ASSIGNMENT:
Extract, from the listing that follows, each line containing the word "dead".

#### EXTRACTED MATERIAL ####

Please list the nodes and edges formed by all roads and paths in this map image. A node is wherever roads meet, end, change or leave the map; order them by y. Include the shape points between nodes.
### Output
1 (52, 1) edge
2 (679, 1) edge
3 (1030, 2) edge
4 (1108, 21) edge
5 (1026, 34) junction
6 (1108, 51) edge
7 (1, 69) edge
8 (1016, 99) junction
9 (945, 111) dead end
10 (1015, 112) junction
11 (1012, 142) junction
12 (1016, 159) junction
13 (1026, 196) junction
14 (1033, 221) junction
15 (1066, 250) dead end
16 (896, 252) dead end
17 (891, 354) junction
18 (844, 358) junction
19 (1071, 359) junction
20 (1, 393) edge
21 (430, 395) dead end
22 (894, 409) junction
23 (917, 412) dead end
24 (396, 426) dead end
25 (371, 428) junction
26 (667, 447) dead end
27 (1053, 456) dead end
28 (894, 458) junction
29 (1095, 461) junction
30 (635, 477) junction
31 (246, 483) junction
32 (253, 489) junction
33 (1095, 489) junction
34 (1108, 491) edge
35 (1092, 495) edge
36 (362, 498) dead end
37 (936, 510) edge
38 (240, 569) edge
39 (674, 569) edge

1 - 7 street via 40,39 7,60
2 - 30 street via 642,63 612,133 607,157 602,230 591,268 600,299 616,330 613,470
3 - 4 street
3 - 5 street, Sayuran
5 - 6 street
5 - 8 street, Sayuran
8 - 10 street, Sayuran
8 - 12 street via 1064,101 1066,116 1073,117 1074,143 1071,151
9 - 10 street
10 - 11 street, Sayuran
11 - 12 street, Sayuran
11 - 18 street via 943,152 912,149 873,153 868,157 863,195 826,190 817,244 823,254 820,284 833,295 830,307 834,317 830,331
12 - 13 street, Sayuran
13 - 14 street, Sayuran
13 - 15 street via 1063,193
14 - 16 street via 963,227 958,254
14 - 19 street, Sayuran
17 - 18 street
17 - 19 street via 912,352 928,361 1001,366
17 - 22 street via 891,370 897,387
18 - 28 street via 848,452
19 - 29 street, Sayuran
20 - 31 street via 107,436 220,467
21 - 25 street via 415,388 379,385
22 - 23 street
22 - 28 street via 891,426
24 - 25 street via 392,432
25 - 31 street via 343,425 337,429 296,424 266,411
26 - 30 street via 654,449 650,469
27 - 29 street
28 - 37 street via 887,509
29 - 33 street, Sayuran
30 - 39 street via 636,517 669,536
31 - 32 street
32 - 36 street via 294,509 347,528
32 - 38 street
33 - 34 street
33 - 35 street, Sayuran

####

PROBLEM SOLUTION:
9 (945, 111) dead end
15 (1066, 250) dead end
16 (896, 252) dead end
21 (430, 395) dead end
23 (917, 412) dead end
24 (396, 426) dead end
26 (667, 447) dead end
27 (1053, 456) dead end
36 (362, 498) dead end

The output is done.